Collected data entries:
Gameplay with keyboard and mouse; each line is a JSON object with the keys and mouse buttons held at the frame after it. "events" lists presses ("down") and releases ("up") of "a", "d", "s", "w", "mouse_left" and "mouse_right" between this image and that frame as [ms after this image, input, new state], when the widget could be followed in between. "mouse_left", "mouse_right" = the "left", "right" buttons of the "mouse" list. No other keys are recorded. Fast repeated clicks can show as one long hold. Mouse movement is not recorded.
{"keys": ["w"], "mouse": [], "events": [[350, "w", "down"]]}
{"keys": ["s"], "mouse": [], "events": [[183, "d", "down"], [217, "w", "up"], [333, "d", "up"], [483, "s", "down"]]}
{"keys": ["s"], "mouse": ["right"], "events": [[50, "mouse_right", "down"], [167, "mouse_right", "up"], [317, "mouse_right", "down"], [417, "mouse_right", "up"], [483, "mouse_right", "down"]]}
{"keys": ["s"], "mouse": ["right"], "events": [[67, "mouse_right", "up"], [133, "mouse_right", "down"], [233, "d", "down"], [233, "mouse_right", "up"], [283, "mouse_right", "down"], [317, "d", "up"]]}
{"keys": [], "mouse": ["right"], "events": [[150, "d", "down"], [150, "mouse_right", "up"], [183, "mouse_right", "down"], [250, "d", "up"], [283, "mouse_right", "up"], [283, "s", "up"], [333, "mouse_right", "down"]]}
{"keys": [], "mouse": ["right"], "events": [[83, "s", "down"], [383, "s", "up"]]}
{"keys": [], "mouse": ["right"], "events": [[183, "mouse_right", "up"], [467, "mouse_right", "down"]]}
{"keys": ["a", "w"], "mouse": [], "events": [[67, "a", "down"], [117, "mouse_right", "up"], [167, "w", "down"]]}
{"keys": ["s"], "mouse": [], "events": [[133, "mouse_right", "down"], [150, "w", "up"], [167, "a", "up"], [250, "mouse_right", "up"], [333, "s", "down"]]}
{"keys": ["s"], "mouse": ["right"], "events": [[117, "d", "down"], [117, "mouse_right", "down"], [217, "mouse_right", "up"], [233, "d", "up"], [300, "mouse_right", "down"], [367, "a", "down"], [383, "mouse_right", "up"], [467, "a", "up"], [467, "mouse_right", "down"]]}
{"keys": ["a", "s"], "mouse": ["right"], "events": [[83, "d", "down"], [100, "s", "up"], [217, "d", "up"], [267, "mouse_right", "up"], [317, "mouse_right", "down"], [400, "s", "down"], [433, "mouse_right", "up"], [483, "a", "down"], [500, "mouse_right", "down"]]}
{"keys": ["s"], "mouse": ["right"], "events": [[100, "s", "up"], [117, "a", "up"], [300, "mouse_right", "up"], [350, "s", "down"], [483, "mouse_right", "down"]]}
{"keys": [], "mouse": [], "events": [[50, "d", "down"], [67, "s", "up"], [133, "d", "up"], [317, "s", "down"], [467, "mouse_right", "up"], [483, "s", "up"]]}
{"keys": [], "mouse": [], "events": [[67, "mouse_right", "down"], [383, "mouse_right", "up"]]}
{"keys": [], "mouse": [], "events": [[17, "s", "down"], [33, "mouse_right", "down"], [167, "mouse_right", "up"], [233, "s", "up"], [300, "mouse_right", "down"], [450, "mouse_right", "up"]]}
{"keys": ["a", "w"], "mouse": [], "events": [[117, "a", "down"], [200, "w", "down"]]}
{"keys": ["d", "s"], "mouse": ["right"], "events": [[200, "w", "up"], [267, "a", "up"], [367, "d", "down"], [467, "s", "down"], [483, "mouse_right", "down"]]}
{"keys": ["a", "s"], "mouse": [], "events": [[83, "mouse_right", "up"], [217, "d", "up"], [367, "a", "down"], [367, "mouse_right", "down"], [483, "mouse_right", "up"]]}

Problem statement: An exact written copy of every entry is the required answer.

Result below:
Gameplay with keyboard and mouse; each line is a JSON object with the keys and mouse buttons held at the frame after it. "events" lists presses ("down") and releases ("up") of "a", "d", "s", "w", "mouse_left" and "mouse_right" between this image and that frame as [ms after this image, input, new state], when the widget could be followed in between. "mouse_left", "mouse_right" = the "left", "right" buttons of the "mouse" list. No other keys are recorded. Fast repeated clicks can show as one long hold. Mouse movement is not recorded.
{"keys": ["w"], "mouse": [], "events": [[350, "w", "down"]]}
{"keys": ["s"], "mouse": [], "events": [[183, "d", "down"], [217, "w", "up"], [333, "d", "up"], [483, "s", "down"]]}
{"keys": ["s"], "mouse": ["right"], "events": [[50, "mouse_right", "down"], [167, "mouse_right", "up"], [317, "mouse_right", "down"], [417, "mouse_right", "up"], [483, "mouse_right", "down"]]}
{"keys": ["s"], "mouse": ["right"], "events": [[67, "mouse_right", "up"], [133, "mouse_right", "down"], [233, "d", "down"], [233, "mouse_right", "up"], [283, "mouse_right", "down"], [317, "d", "up"]]}
{"keys": [], "mouse": ["right"], "events": [[150, "d", "down"], [150, "mouse_right", "up"], [183, "mouse_right", "down"], [250, "d", "up"], [283, "mouse_right", "up"], [283, "s", "up"], [333, "mouse_right", "down"]]}
{"keys": [], "mouse": ["right"], "events": [[83, "s", "down"], [383, "s", "up"]]}
{"keys": [], "mouse": ["right"], "events": [[183, "mouse_right", "up"], [467, "mouse_right", "down"]]}
{"keys": ["a", "w"], "mouse": [], "events": [[67, "a", "down"], [117, "mouse_right", "up"], [167, "w", "down"]]}
{"keys": ["s"], "mouse": [], "events": [[133, "mouse_right", "down"], [150, "w", "up"], [167, "a", "up"], [250, "mouse_right", "up"], [333, "s", "down"]]}
{"keys": ["s"], "mouse": ["right"], "events": [[117, "d", "down"], [117, "mouse_right", "down"], [217, "mouse_right", "up"], [233, "d", "up"], [300, "mouse_right", "down"], [367, "a", "down"], [383, "mouse_right", "up"], [467, "a", "up"], [467, "mouse_right", "down"]]}
{"keys": ["a", "s"], "mouse": ["right"], "events": [[83, "d", "down"], [100, "s", "up"], [217, "d", "up"], [267, "mouse_right", "up"], [317, "mouse_right", "down"], [400, "s", "down"], [433, "mouse_right", "up"], [483, "a", "down"], [500, "mouse_right", "down"]]}
{"keys": ["s"], "mouse": ["right"], "events": [[100, "s", "up"], [117, "a", "up"], [300, "mouse_right", "up"], [350, "s", "down"], [483, "mouse_right", "down"]]}
{"keys": [], "mouse": [], "events": [[50, "d", "down"], [67, "s", "up"], [133, "d", "up"], [317, "s", "down"], [467, "mouse_right", "up"], [483, "s", "up"]]}
{"keys": [], "mouse": [], "events": [[67, "mouse_right", "down"], [383, "mouse_right", "up"]]}
{"keys": [], "mouse": [], "events": [[17, "s", "down"], [33, "mouse_right", "down"], [167, "mouse_right", "up"], [233, "s", "up"], [300, "mouse_right", "down"], [450, "mouse_right", "up"]]}
{"keys": ["a", "w"], "mouse": [], "events": [[117, "a", "down"], [200, "w", "down"]]}
{"keys": ["d", "s"], "mouse": ["right"], "events": [[200, "w", "up"], [267, "a", "up"], [367, "d", "down"], [467, "s", "down"], [483, "mouse_right", "down"]]}
{"keys": ["a", "s"], "mouse": [], "events": [[83, "mouse_right", "up"], [217, "d", "up"], [367, "a", "down"], [367, "mouse_right", "down"], [483, "mouse_right", "up"]]}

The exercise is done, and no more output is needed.